Stock: 113,800mt (+2,775mt) | Cancelled Tons: 15,950mt (-2,750mt)

Zinc was largely unchanged this week, finishing just $3/mt lower week-on-week. Zinc again struggled to build momentum above $3,550/mt with a limited range between $3,500-$3,551/mt.

The widening cash-3s spread reflected some of the lack of urgency in the price action moving from $12.5c to finish the week $9 wider at $21.50c. There were no major moves in either stock level or cancelled warrants.

The tougher macro conditions appear to be making it harder for the market to price a clean demand-led breakout but with disruptions at several producers and low LME stocks, zinc remains vulnerable to squeezes if demand improves or further smelter issues emerge.

LME Lead

Weekly Open: $2,014.50 | Weekly High: $2,018 | Weekly Low: $2,006 | Last: $2,016

Cash – 3’s: $8.50c

Stock: 314,000mt (+27,525mt) | Cancelled Tons: 8,775mt (-2,025mt)

Lead traded quietly this week finishing only $4.50/mt higher, though it did manage to hold above $2,000/mt every close this week. While not as widely traded by the speculative community as copper or aluminium, holding $2,000/mt could attract some technical buying.

The bigger story for lead was the delivery of 27KMT of warrants to the exchange – a sizeable weekly build for a market that often trades on thin liquidity. This delivery helped the cash-3s spread flip from a $13 backwardation last week to close at $8.50 contango this week.

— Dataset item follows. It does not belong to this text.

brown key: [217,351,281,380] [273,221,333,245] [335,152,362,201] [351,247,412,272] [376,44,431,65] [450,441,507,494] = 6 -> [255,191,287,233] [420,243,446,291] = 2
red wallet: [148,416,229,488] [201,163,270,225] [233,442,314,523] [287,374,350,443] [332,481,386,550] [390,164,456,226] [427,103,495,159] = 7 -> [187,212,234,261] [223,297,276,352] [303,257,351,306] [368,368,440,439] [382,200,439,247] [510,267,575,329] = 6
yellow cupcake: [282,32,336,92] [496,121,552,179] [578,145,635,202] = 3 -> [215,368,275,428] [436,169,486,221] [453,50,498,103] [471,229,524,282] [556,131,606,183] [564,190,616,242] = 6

Lead can often trade in isolation to the rest of the complex so it is worth watching for any further moves in exchange stock and price for clues to the short-term direction.

LME Nickel

Weekly Open: $18,973 | Weekly High: $19,101 | Weekly Low: $18,943 | Last: $19,062

Cash – 3’s: $195c

Stock: 276,864 (-2,208mt) | Cancelled Tons: 14,508mt (-2,010mt)

Nickel continued its recent upward trajectory, closing $149/mt higher week-on-week and briefly trading above $19,100/mt. This is the first time in several weeks nickel has looked comfortable above the $19k handle.

There is still a wide contango with cash-3s closing at $195c and no obvious stress in exchange inventories. The support is more likely coming from processing-cost concern and investor positioning than from visible exchange tightness. Sulfuric acid availability remains an issue, especially where processing economics are sensitive to energy and acid costs.

For nickel to build a stronger rally the market likely needs evidence that cost pressures are translating into actual production reductions. Similar to aluminium, this leaves nickel susceptible to reversals should conditions in the Strait improve.

LME Tin

Weekly Open: $54,746 | Weekly High: $55,418 | Weekly Low: $54,393 | Last: $55,418

Cash – 3’s: $189c

Stock: 8,830mt (+650mt) | Cancelled Tons: 470mt (+65mt)

Tin was the strongest performer in the complex, finishing more than $1,200/mt higher week-on-week to close at $55,418/mt. The move took prices back toward levels approaching the all-time-highs we saw at the beginning of 2026.

While there is no immediate pressure on exchange inventories and cash-3s remains in a healthy contango, investors are still betting on scarcity because of tin’s role in electronics, AI, robotics, and concentrated supply chains.

Indonesia’s wider plan to centralize some commodity exports through a state-backed structure remains an item to watch. While tin is not the immediate focus of the first phase, the market has a long memory of Indonesian export policy changes and tin is likely to keep pricing some of that political risk.